Di dalam apartemen, Dira menyambut Lanang seperti biasa. Mencoba menarik perhatian dengan mengenakan bra hitam yang menampung dua gunung kembar penuhnya, bersanding dengan g-strings berwarna senada sangat elok menempel pada tubuh langsingnya. Hanya luaran transaparan berwarna hitam yang menjadi penghalang pemandangan itu. Sungguh menggoda.

"Kamu bilang suamimu lagi ada di sini?" Ekspresi Lanang terlihat tenang. Tubuhnya bersandar pada dinding dekat pintu apartemen, kedua lengan pun terlipat ke depan.

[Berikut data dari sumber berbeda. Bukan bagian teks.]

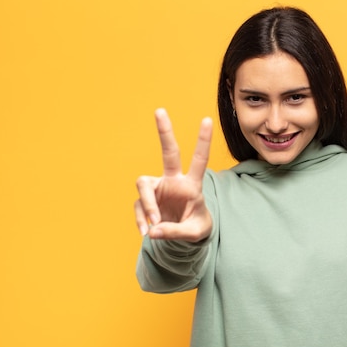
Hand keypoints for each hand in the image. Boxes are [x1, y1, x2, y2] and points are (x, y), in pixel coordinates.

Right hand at [134, 108, 212, 240]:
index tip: (207, 119)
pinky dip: (142, 220)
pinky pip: (139, 206)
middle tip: (160, 110)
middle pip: (169, 153)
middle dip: (165, 132)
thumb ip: (175, 232)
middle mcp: (174, 180)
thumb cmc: (196, 227)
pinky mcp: (146, 199)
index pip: (199, 160)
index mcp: (192, 185)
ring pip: (143, 185)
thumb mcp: (194, 233)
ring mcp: (158, 188)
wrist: (185, 236)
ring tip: (154, 224)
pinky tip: (147, 232)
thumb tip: (154, 230)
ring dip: (147, 205)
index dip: (203, 141)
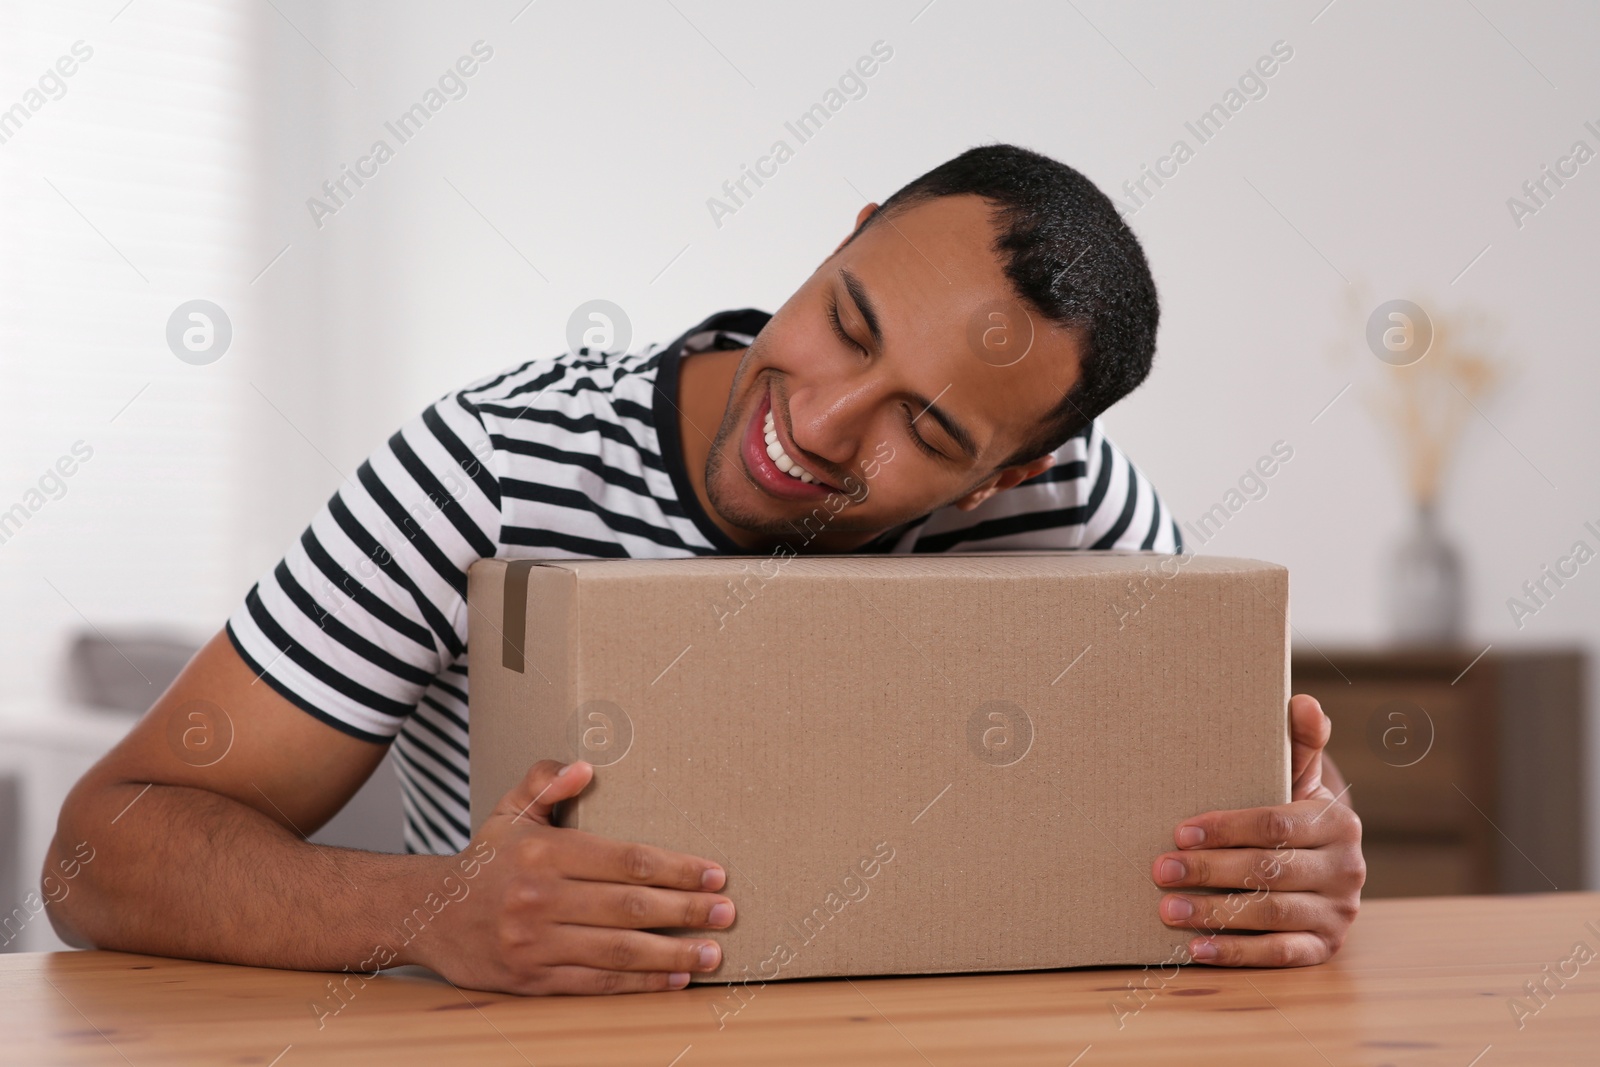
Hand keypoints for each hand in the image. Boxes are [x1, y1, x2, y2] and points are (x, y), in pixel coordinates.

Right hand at [415, 760, 734, 994]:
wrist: (429, 915)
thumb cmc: (484, 860)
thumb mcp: (510, 811)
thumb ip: (546, 783)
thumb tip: (586, 766)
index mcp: (543, 853)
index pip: (625, 861)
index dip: (675, 869)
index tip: (713, 873)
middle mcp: (539, 899)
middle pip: (630, 908)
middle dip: (686, 911)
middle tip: (727, 911)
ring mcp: (536, 944)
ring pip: (618, 951)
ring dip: (672, 954)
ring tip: (712, 954)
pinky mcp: (533, 979)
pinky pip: (596, 982)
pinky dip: (639, 984)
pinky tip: (673, 980)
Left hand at [1150, 693, 1363, 966]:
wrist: (1320, 862)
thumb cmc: (1290, 813)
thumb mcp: (1296, 776)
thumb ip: (1298, 741)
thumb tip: (1303, 702)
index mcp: (1336, 822)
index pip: (1275, 825)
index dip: (1226, 828)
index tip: (1179, 832)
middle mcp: (1347, 869)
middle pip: (1269, 870)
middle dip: (1209, 870)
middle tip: (1159, 869)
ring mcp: (1339, 911)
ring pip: (1272, 914)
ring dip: (1215, 913)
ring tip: (1167, 909)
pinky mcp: (1326, 947)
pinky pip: (1281, 954)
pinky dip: (1237, 953)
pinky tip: (1196, 948)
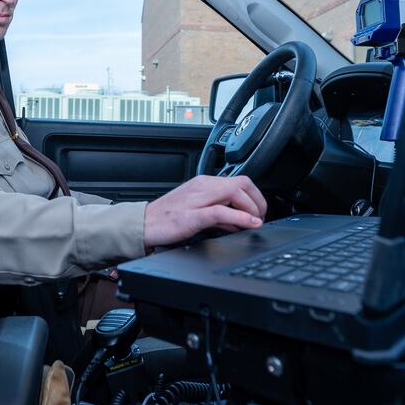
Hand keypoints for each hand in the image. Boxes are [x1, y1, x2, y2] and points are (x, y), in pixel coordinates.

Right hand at [143, 175, 266, 247]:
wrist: (143, 224)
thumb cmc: (167, 218)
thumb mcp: (197, 210)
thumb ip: (220, 212)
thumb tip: (242, 221)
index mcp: (204, 183)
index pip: (239, 181)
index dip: (256, 196)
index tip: (259, 211)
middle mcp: (202, 186)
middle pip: (242, 183)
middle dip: (258, 201)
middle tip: (260, 218)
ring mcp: (197, 199)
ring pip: (235, 192)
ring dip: (252, 208)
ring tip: (256, 222)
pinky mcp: (191, 215)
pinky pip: (220, 211)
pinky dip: (240, 217)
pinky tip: (249, 224)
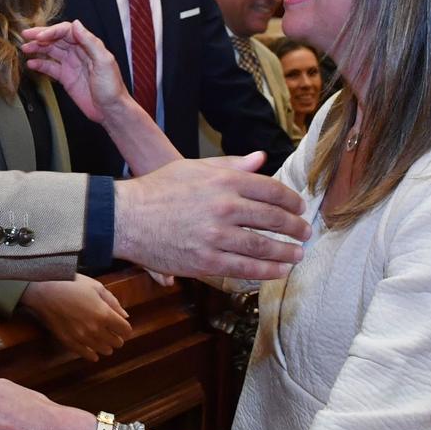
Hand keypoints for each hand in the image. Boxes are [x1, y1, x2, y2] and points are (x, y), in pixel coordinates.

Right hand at [18, 275, 131, 360]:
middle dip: (117, 337)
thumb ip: (113, 302)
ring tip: (102, 339)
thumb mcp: (96, 286)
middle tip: (111, 331)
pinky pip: (87, 355)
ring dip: (106, 345)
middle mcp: (95, 329)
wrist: (44, 292)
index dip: (125, 328)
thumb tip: (125, 316)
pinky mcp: (70, 343)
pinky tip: (93, 353)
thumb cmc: (71, 284)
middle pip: (116, 342)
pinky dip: (92, 355)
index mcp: (104, 314)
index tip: (121, 325)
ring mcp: (82, 338)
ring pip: (104, 350)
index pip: (125, 330)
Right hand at [21, 20, 128, 124]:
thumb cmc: (112, 87)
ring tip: (25, 48)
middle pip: (56, 39)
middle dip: (41, 36)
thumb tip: (77, 24)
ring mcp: (71, 65)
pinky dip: (40, 64)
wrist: (110, 110)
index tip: (40, 36)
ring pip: (51, 51)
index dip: (52, 31)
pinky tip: (31, 63)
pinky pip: (50, 68)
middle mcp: (79, 52)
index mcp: (89, 45)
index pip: (67, 31)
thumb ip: (90, 42)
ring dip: (38, 48)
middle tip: (27, 36)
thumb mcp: (104, 61)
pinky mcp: (66, 78)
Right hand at [113, 153, 308, 282]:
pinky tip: (279, 271)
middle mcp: (224, 207)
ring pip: (263, 246)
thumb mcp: (194, 168)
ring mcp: (216, 236)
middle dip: (295, 227)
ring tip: (298, 255)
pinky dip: (267, 271)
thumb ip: (230, 165)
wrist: (125, 218)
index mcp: (223, 180)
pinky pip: (245, 268)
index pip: (271, 189)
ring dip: (286, 252)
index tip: (299, 208)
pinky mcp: (206, 261)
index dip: (291, 200)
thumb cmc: (157, 190)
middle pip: (273, 218)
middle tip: (305, 233)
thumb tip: (260, 158)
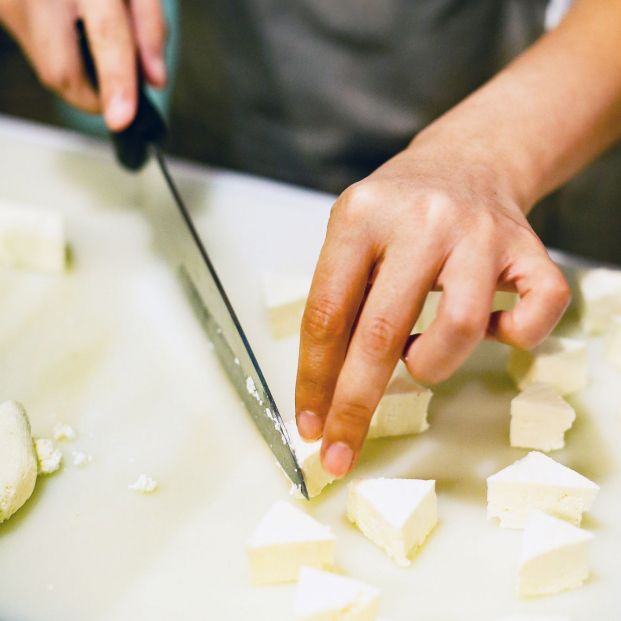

"Arsa belum pulang. Cowok gila kerja kayak dia mengingatkan aku sama seseorang deh." Dira menyentuh lengan kekar Lanang dengan lembut, dari kiri ke kanan mengagumi tonjolan otot yang terlihat karena lengan kemejanya terlipat hingga ke siku. "I've been thinking of you."